#### EXERCISE MATERIALS

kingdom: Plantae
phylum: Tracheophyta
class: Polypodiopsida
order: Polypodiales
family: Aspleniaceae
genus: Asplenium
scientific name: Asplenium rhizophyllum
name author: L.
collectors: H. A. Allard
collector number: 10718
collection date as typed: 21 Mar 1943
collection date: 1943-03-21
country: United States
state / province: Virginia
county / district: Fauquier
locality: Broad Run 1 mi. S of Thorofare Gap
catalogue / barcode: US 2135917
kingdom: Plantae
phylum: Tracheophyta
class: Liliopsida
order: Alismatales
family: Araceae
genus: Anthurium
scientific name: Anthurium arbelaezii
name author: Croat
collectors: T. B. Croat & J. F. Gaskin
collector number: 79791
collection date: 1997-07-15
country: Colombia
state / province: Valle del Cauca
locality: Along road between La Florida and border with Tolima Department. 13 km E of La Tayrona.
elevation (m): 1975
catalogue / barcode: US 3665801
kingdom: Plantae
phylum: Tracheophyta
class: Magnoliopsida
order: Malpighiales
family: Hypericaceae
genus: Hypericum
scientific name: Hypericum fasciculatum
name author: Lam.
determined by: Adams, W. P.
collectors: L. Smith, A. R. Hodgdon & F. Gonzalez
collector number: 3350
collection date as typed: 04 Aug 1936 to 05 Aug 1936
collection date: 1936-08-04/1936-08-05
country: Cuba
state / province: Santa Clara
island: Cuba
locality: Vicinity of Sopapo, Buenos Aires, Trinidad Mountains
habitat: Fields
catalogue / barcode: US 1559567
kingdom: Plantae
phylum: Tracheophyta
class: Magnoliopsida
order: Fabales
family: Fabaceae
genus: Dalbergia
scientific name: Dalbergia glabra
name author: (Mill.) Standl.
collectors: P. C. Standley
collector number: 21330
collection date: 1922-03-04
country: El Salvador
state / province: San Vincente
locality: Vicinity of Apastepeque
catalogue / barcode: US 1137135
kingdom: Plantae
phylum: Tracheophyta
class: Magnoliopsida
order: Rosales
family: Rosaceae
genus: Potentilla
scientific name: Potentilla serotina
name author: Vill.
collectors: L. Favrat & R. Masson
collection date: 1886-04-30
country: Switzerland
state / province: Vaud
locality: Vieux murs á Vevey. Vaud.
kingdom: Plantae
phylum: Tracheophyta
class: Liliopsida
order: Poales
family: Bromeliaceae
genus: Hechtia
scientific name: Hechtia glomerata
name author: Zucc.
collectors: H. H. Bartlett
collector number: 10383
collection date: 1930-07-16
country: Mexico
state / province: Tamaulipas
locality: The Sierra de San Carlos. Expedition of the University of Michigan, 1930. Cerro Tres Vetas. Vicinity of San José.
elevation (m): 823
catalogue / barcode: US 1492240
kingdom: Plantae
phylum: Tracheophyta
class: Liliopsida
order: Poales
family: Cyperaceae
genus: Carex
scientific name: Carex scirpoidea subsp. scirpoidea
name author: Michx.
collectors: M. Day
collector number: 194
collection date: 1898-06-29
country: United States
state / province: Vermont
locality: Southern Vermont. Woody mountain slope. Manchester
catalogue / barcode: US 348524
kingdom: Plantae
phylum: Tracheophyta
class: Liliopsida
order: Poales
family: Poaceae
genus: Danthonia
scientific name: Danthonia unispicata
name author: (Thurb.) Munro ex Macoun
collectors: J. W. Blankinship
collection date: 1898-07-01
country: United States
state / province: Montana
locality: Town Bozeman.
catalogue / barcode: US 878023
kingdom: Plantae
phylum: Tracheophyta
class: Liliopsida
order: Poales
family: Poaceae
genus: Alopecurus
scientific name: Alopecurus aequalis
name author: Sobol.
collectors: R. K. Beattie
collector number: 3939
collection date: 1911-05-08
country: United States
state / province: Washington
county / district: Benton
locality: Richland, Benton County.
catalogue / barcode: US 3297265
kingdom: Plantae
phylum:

########

■ INSTRUCTIONS FOR THE TASK: Update every one of the entries above, changing each occurrence of "catalogue / barcode" to "catalog / barcode" and keeping everything else identical.

■ FINAL RESULT:
kingdom: Plantae
phylum: Tracheophyta
class: Polypodiopsida
order: Polypodiales
family: Aspleniaceae
genus: Asplenium
scientific name: Asplenium rhizophyllum
name author: L.
collectors: H. A. Allard
collector number: 10718
collection date as typed: 21 Mar 1943
collection date: 1943-03-21
country: United States
state / province: Virginia
county / district: Fauquier
locality: Broad Run 1 mi. S of Thorofare Gap
catalog / barcode: US 2135917
kingdom: Plantae
phylum: Tracheophyta
class: Liliopsida
order: Alismatales
family: Araceae
genus: Anthurium
scientific name: Anthurium arbelaezii
name author: Croat
collectors: T. B. Croat & J. F. Gaskin
collector number: 79791
collection date: 1997-07-15
country: Colombia
state / province: Valle del Cauca
locality: Along road between La Florida and border with Tolima Department. 13 km E of La Tayrona.
elevation (m): 1975
catalog / barcode: US 3665801
kingdom: Plantae
phylum: Tracheophyta
class: Magnoliopsida
order: Malpighiales
family: Hypericaceae
genus: Hypericum
scientific name: Hypericum fasciculatum
name author: Lam.
determined by: Adams, W. P.
collectors: L. Smith, A. R. Hodgdon & F. Gonzalez
collector number: 3350
collection date as typed: 04 Aug 1936 to 05 Aug 1936
collection date: 1936-08-04/1936-08-05
country: Cuba
state / province: Santa Clara
island: Cuba
locality: Vicinity of Sopapo, Buenos Aires, Trinidad Mountains
habitat: Fields
catalog / barcode: US 1559567
kingdom: Plantae
phylum: Tracheophyta
class: Magnoliopsida
order: Fabales
family: Fabaceae
genus: Dalbergia
scientific name: Dalbergia glabra
name author: (Mill.) Standl.
collectors: P. C. Standley
collector number: 21330
collection date: 1922-03-04
country: El Salvador
state / province: San Vincente
locality: Vicinity of Apastepeque
catalog / barcode: US 1137135
kingdom: Plantae
phylum: Tracheophyta
class: Magnoliopsida
order: Rosales
family: Rosaceae
genus: Potentilla
scientific name: Potentilla serotina
name author: Vill.
collectors: L. Favrat & R. Masson
collection date: 1886-04-30
country: Switzerland
state / province: Vaud
locality: Vieux murs á Vevey. Vaud.
kingdom: Plantae
phylum: Tracheophyta
class: Liliopsida
order: Poales
family: Bromeliaceae
genus: Hechtia
scientific name: Hechtia glomerata
name author: Zucc.
collectors: H. H. Bartlett
collector number: 10383
collection date: 1930-07-16
country: Mexico
state / province: Tamaulipas
locality: The Sierra de San Carlos. Expedition of the University of Michigan, 1930. Cerro Tres Vetas. Vicinity of San José.
elevation (m): 823
catalog / barcode: US 1492240
kingdom: Plantae
phylum: Tracheophyta
class: Liliopsida
order: Poales
family: Cyperaceae
genus: Carex
scientific name: Carex scirpoidea subsp. scirpoidea
name author: Michx.
collectors: M. Day
collector number: 194
collection date: 1898-06-29
country: United States
state / province: Vermont
locality: Southern Vermont. Woody mountain slope. Manchester
catalog / barcode: US 348524
kingdom: Plantae
phylum: Tracheophyta
class: Liliopsida
order: Poales
family: Poaceae
genus: Danthonia
scientific name: Danthonia unispicata
name author: (Thurb.) Munro ex Macoun
collectors: J. W. Blankinship
collection date: 1898-07-01
country: United States
state / province: Montana
locality: Town Bozeman.
catalog / barcode: US 878023
kingdom: Plantae
phylum: Tracheophyta
class: Liliopsida
order: Poales
family: Poaceae
genus: Alopecurus
scientific name: Alopecurus aequalis
name author: Sobol.
collectors: R. K. Beattie
collector number: 3939
collection date: 1911-05-08
country: United States
state / province: Washington
county / district: Benton
locality: Richland, Benton County.
catalog / barcode: US 3297265
kingdom: Plantae
phylum:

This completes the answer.